The centrifuge unit could have been operated in a dry shed anywhere in the world, provided there was sufficient power to run it. It was the anti-gravity effects that could not have been so easily contained or hidden. The U-196, evacuated from North Korea with its cargo of documents, nuclear material and the centrifuge plans, needed a remote, safe location, in which to re-establish Project Thor. Northland was the perfect choice. New Zealand also had the necessary infrastructure to produce the high-grade ceramics and engineering skills to make the centrifuge.
Following the Japanese surrender in August 1945, the Americans immediately ceased all nuclear cooperation with Britain, fearing the research team based at Cambridge University in England was leaking information to the Russians via Peter Kapitsa, a former colleague of Ernest Rutherford, who had headed the project team. Kapitsa had been at the Mond Temperature Laboratory before the war, but had returned to Moscow in 1934 at the insistence of Stalin.
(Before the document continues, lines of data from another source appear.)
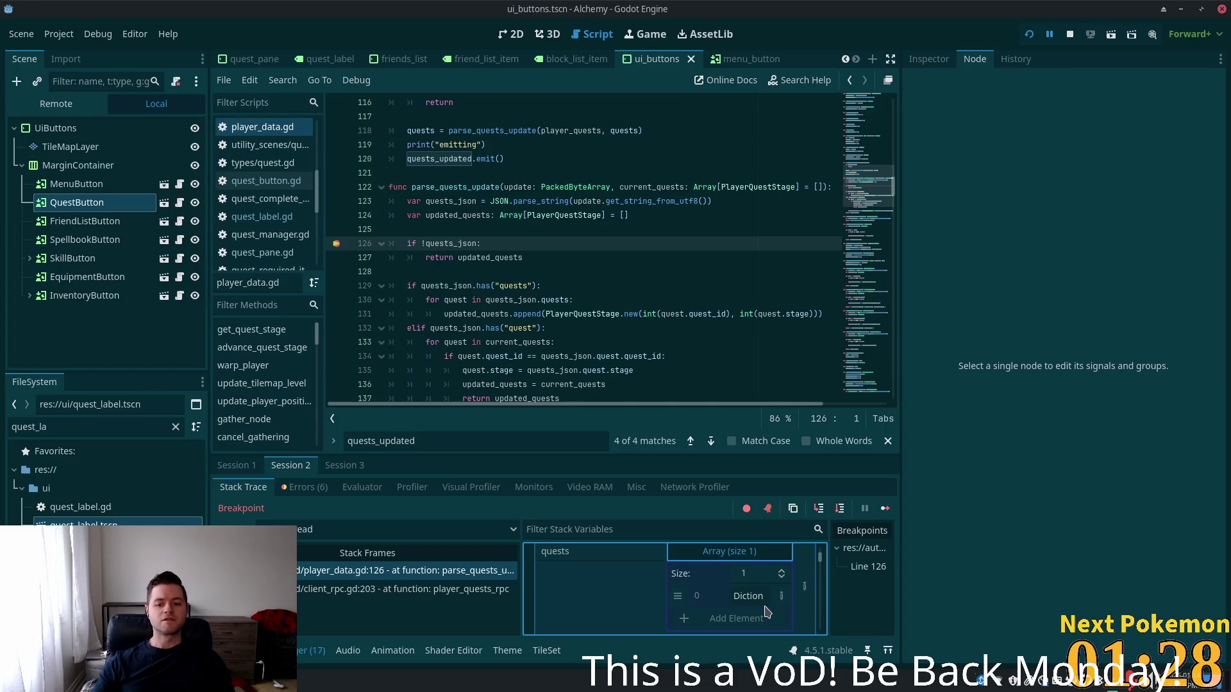
scroll(745, 580, "down", 1)
left_click(746, 580)
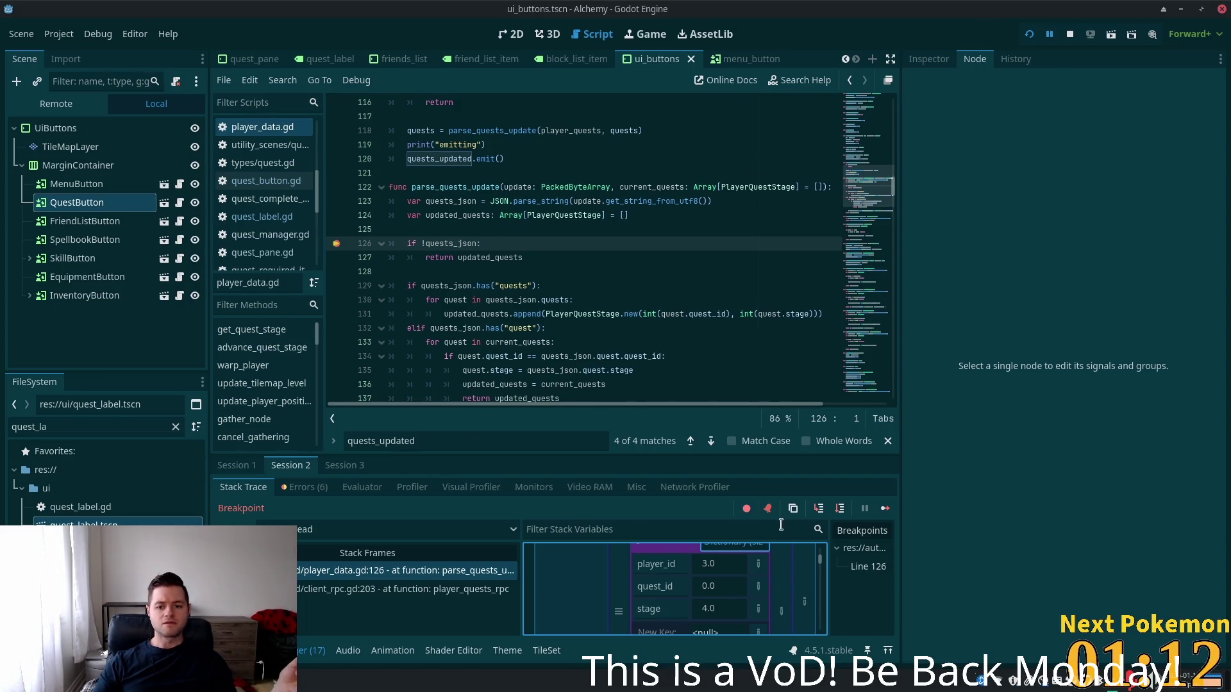
left_click(820, 514)
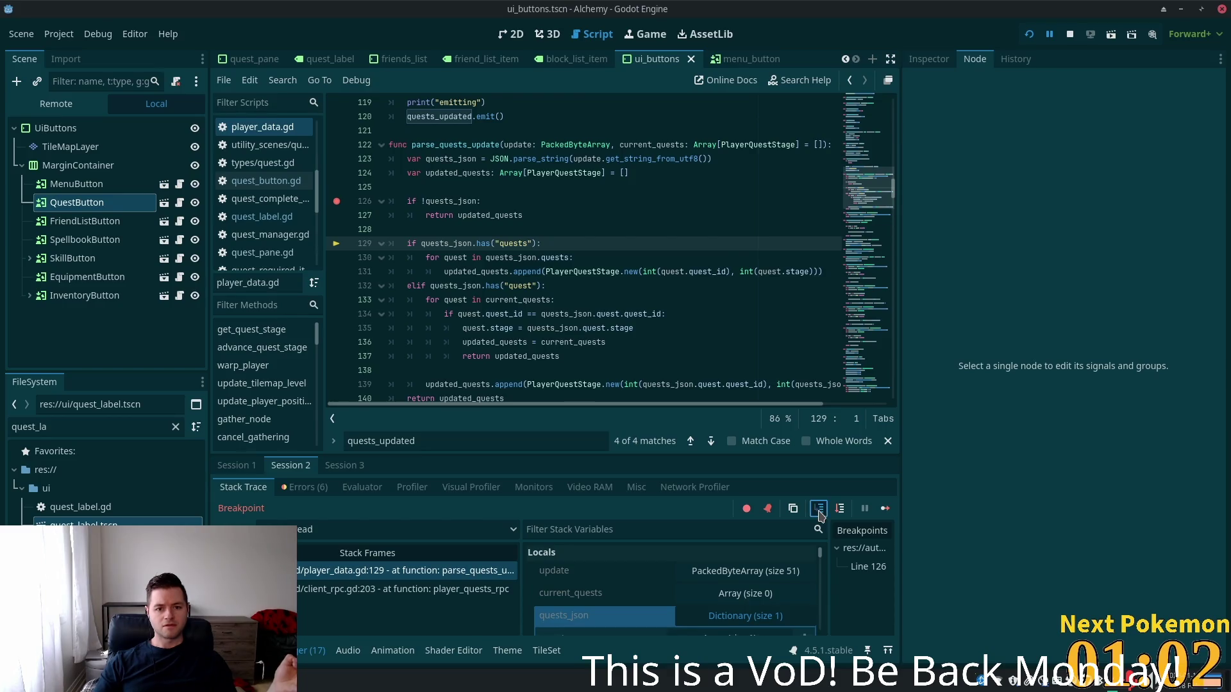
Step through the quests loop and PlayerQuestStage's _init back out to update_player_quests line 115
left_click(820, 513)
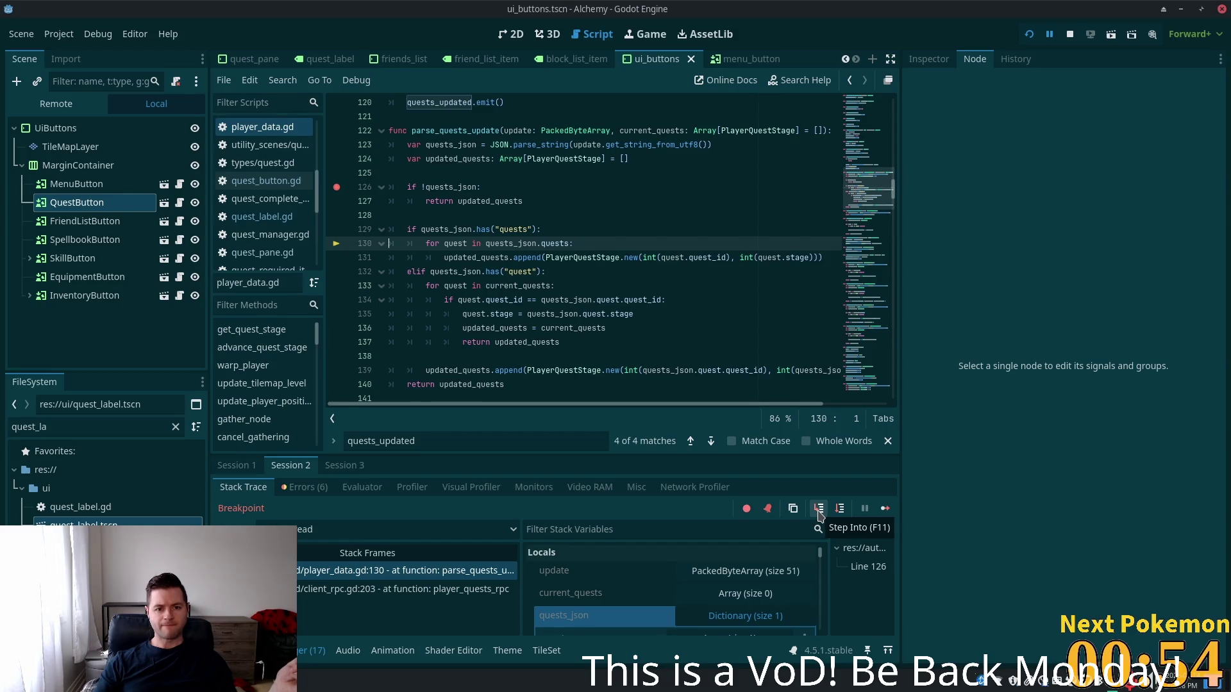
left_click(819, 510)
The Americans had suspected a number of leaks from the Manhattan Project, which proved to be correct. In fact, Stalin was well informed about the state of the Manhattan Project from the time it was established. Naturally, this rupture in the exchange of Allied nuclear information caused a major rift between the two governments. The British immediately began an independent nuclear programme, based on breeder reactors, which did not require the same replenishment of uranium-235 as the American systems did. Just as importantly, U-196 was in the area controlled by the British at the end of the war.
If Admiral Dönitz was going to offer German nuclear research to anyone, it was likely to have been the British. Why? Because he could be confident the Germans would remain a partner in British nuclear research and ultimately obtain their own nuclear weapon. It’s a fair bet the British, faced with the cost of a nuclear programme, offered to share their project with Germany and France, in exchange for splitting the costs. Even though Germany was not permitted nuclear weapons on her own soil, there was nothing to prevent jointly owned nuclear weapons being stored on French bases along the Rhine. But before any of this could be achieved, there needed to be a secret enrichment facility. Who would believe little old backwoods New Zealand could have such a thing?
But if the five German bodies discovered in Northland after the war are anything to go by, there is much more to this story than we have been told to date. Of even greater interest is the fact that officially, these deaths ‘never occurred’.